Dataset Description: These are nine high-quality high-throughput screening (HTS) datasets from [1]. These datasets were curated from HTS data at the PubChem database [2]. Typically, HTS categorizes small molecules into hit, inactive, or unspecified against a certain therapeutic target. However, a compound may be falsely classified as a hit due to experimental artifacts such as optical interference. Moreover, because the screening is performed without duplicates, and the cutoff is often set loose to minimize the false negative rates, the results from the primary screens often contain high false positive rates [3]. Hence the result from the primary screen is only used as the first iteration to reduce the compound library to a smaller set of further confirmatory tests. Here each dataset is carefully collated through confirmation screens to validate active compounds. The curation process is documented in [1]. Each dataset is identified by the PubChem Assay ID (AID). Features of the datasets: (1) At least 150 confirmed active compounds present; (2) Diverse target classes; (3) Realistic (large number and highly imbalanced label).

Task Description: Binary classification. Given a compound SMILES string, predict its activity against a diverse set of targets.

Dataset Statistics:

Protein Target Class PubChem AID Protein Target Total # of Molecules # of Active Molecules
GPCR 435008 Orexin1 Receptor 218,158 233
GPCR 1798 M1 Muscarinic Receptor Agonists 61,833 187
GPCR 435034 M1 Muscarinic Receptor Antagonists 61,756 362
Ion Channel 1843 Potassium Ion Channel Kir2.1 301,493 172
Ion Channel 2258 KCNQ2 Potassium Channel 302,405 213
Ion Channel 463087 Cav3 T-type Calcium Channels 100,875 703
Transporter 488997 Choline Transporter 302,306 252
Kinase 2689 Serine/Threonine Kinase 33 319,792 172
Enzyme 485290 Tyrosyl-DNA Phosphodiesterase 341,365 281

Dataset Split: Random Split Scaffold Split

from tdc.single_pred import HTS
# Orexin1 Receptor
data = HTS(name = 'orexin1_receptor_butkiewicz')
df = data.get_data()
splits = data.get_split()

# M1 Muscarinic Receptor Agonists
data = HTS(name = 'm1_muscarinic_receptor_agonists_butkiewicz')
df = data.get_data()
splits = data.get_split()

# M1 Muscarinic Receptor Antagonists
data = HTS(name = 'm1_muscarinic_receptor_antagonists_butkiewicz')
df = data.get_data()
splits = data.get_split()

# Potassium Ion Channel Kir2.1 
data = HTS(name = 'potassium_ion_channel_kir2.1_butkiewicz')
df = data.get_data()
splits = data.get_split()

# KCNQ2 Potassium Channel
data = HTS(name = 'kcnq2_potassium_channel_butkiewicz')
df = data.get_data()
splits = data.get_split()

# Cav3 T-type Calcium Channels
data = HTS(name = 'cav3_t-type_calcium_channels_butkiewicz')
df = data.get_data()
splits = data.get_split()

# Choline Transporter
data = HTS(name = 'choline_transporter_butkiewicz')
df = data.get_data()
splits = data.get_split()

# Serine/Threonine Kinase 33
data = HTS(name = 'serine_threonine_kinase_33_butkiewicz')
df = data.get_data()
splits = data.get_split()

# Tyrosyl-DNA Phosphodiesterase
data = HTS(name = 'tyrosyl-dna_phosphodiesterase_butkiewicz')
df = data.get_data()
splits = data.get_split()

References:

[1] Butkiewicz, Mariusz, et al. “Benchmarking ligand-based virtual High-Throughput Screening with the PubChem database.” Molecules 18.1 (2013): 735-756.
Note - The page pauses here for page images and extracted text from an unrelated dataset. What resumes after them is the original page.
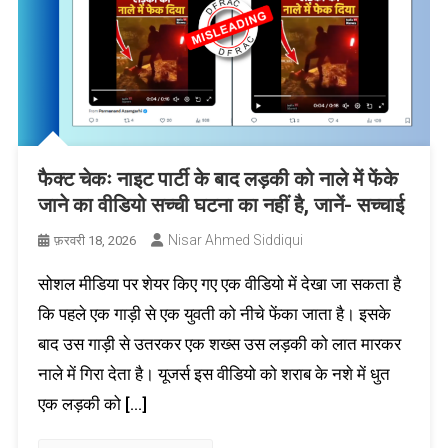
फैक्ट चेकः नाइट पार्टी के बाद लड़की को नाले में फेंके
जाने का वीडियो सच्ची घटना का नहीं है, जानें- सच्चाई
Nisar Ahmed Siddiqui
फ़रवरी 18, 2026
सोशल मीडिया पर शेयर किए गए एक वीडियो में देखा जा सकता है
कि पहले एक गाड़ी से एक युवती को नीचे फेंका जाता है। इसके
बाद उस गाड़ी से उतरकर एक शख्स उस लड़की को लात मारकर
नाले में गिरा देता है। यूजर्स इस वीडियो को शराब के नशे में धुत
एक लड़की को […]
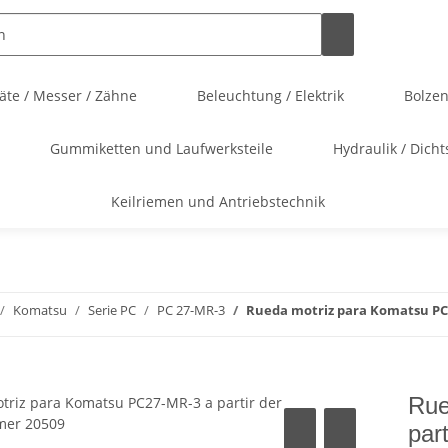
te / Messer / Zähne
Beleuchtung / Elektrik
Bolze
Gummiketten und Laufwerksteile
Hydraulik / Dicht
Keilriemen und Antriebstechnik
Komatsu
Serie PC
PC 27-MR-3
Rueda motriz para Komatsu PC
Rue
par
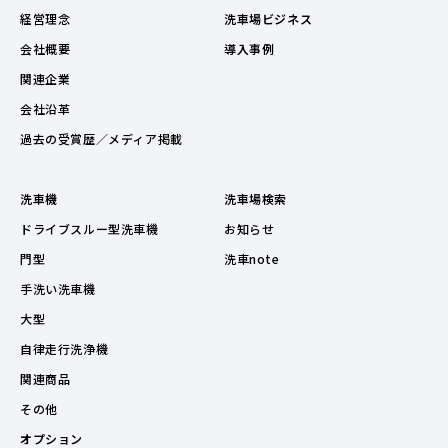
経営理念
洗車場ビジネス
会社概要
導入事例
関連企業
会社沿革
過去の受賞歴／メディア掲載
洗車機
洗車場検索
ドライブスルー型洗車機
お知らせ
門型
洗車note
手洗い洗車機
大型
自律走行洗浄機
関連商品
その他
オプション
[2] Kim, Sunghwan, et al. “PubChem 2019 update: improved access to chemical data.” Nucleic acids research 47.D1 (2019): D1102-D1109.

[3] Butkiewicz, Mariusz, et al. “High-throughput screening assay datasets from the pubchem database.” Chemical informatics (Wilmington, Del.) 3.1 (2017).

Dataset License: Not Specified. CC BY 4.0.